Pas toujours simple de s'y retrouver dans les annonces de la Commission européenne et dans ses mécanismes de financement. Le 26 novembre 2014, Jean-Claude Juncker présentait à Bruxelles un plan d'investissement de 315 milliards d'euros sur trois ans destiné à relancer l'économie européenne. Noël avant l'heure. La réalité est plus terre à terre. En fait, la Commission européenne va créer un Fonds européen pour les investissements stratégiques (EFSI) dans lequel elle apportera 21 milliards d'euros d'argent public (dont 5 milliards provenant de la BEI) qui, par un effet multiplicateur de 15 (qualifié de modeste par la commission et d'irréaliste par d'autres experts) devrait se transformer en 315 milliards de projets.

Seront concernés par ce fonds "les investissements stratégiques d’envergure européenne dans les infrastructures, notamment dans les réseaux à haut débit et les réseaux d’énergie, de même que dans les infrastructures de transport," explique la Commission qui précise que les projets seront "choisis en fonction de leurs mérites" et pas de leur localisation géographique. En clair pas question de saupoudrer de manière équitable sur toute les pays de la communauté.
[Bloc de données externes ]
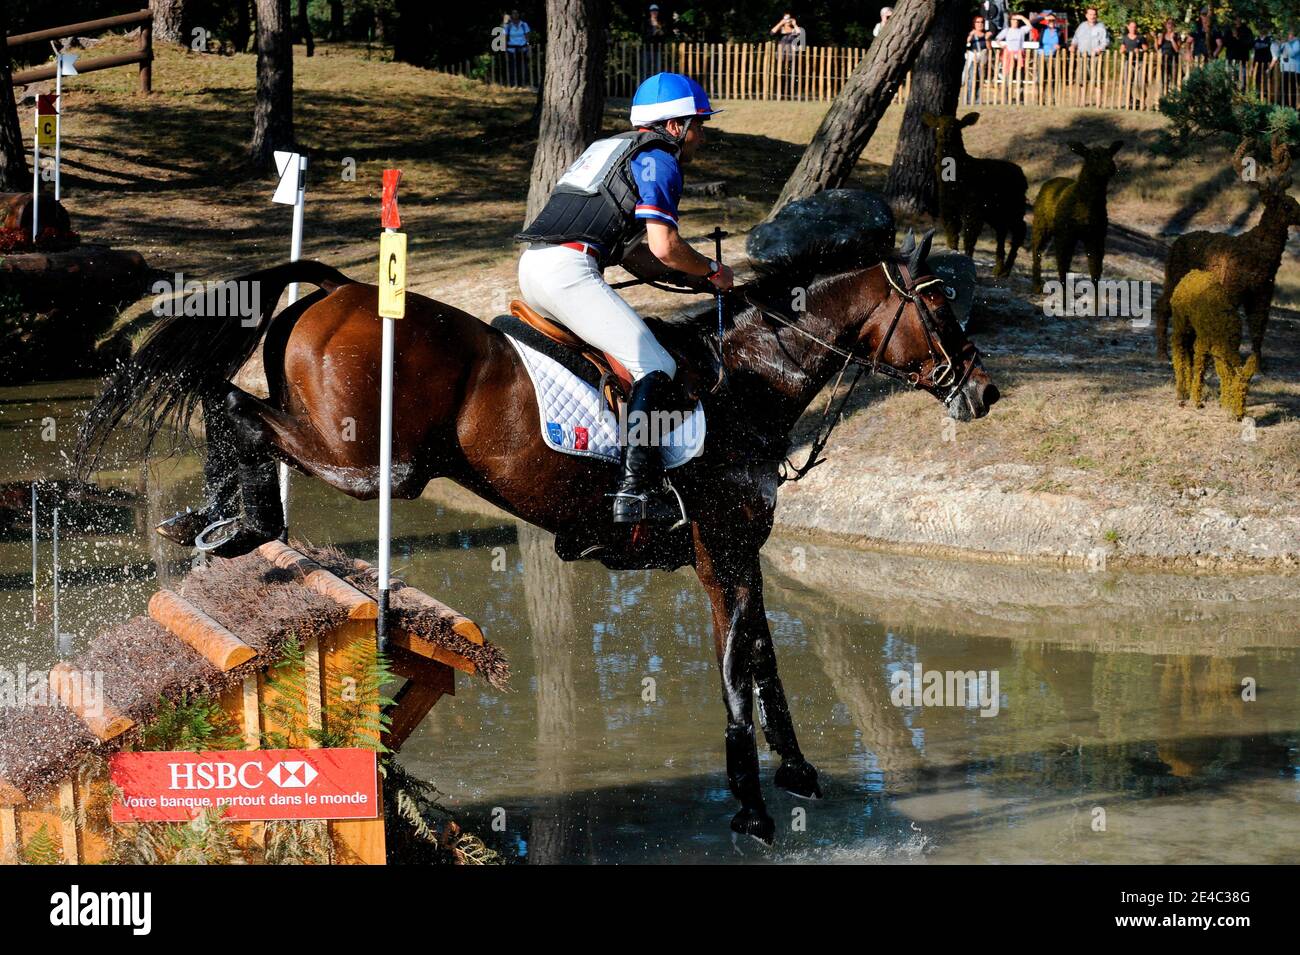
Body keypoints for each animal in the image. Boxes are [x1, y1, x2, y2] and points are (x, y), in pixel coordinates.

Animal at [76, 231, 998, 841]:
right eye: (939, 306)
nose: (984, 389)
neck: (751, 381)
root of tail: (338, 287)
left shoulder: (746, 552)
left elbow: (764, 656)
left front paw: (798, 773)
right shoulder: (721, 549)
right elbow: (738, 665)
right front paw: (751, 805)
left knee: (239, 410)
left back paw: (215, 519)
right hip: (376, 465)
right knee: (236, 409)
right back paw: (245, 521)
Des projets à valeur ajoutée


Reste à identifier et à choisir les projets qui ont une "véritable valeur ajoutée pour l'économie européenne" aux yeux de la Commission. Chaque pays de la communauté doit faire des propositions. En France, cela pourrait concerner dans le domaine des infrastructures de transport des projets comme :

  • CDG express
  • Grand Paris express
  • Autoroute ferroviaire atlantique
  • Plan de rénovation du réseau ferré
  • Projet d'extension du Port de Calais
  • Déploiement massif de points de charge rapide pour véhicule électrique…


Les réseaux urbains bénéficiaires ?


Une liste qui est loin d'être exhaustive. Selon nos informations, les projets locaux de transport (tramway, métro…) pourraient également en bénéficier. Une éventualité qui devrait réjouir l'Union Internationale des Transports publics (UITP) qui réclame depuis longtemps que l'Europe intervienne avec des espèces sonnantes et trébuchantes, dans le développement des réseaux locaux de transport, oubliant le sacro-saint principe de subsidiarité.

Ce fonds européen, critiqué par Emmanuel Macron pour la faiblesse de l'argent public qu'il mobilise, ne se substitue pas aux autres mesures déjà engagées par l'Europe, il les complète. C'est le cas, par exemple, des 26 milliards d'euros du Mécanisme pour l'interconnexion en Europe (M.I.E.) annoncé en septembre 2014 destinés à moderniser et à améliorer des infrastructure de transports en Europe pour la période 2014-2020. La différence, c'est que dans le cas du MIE il s'agit bien de "vrai argent" qui sera affecté directement aux projets retenus et pas de prêts remboursables à plus ou moins long terme.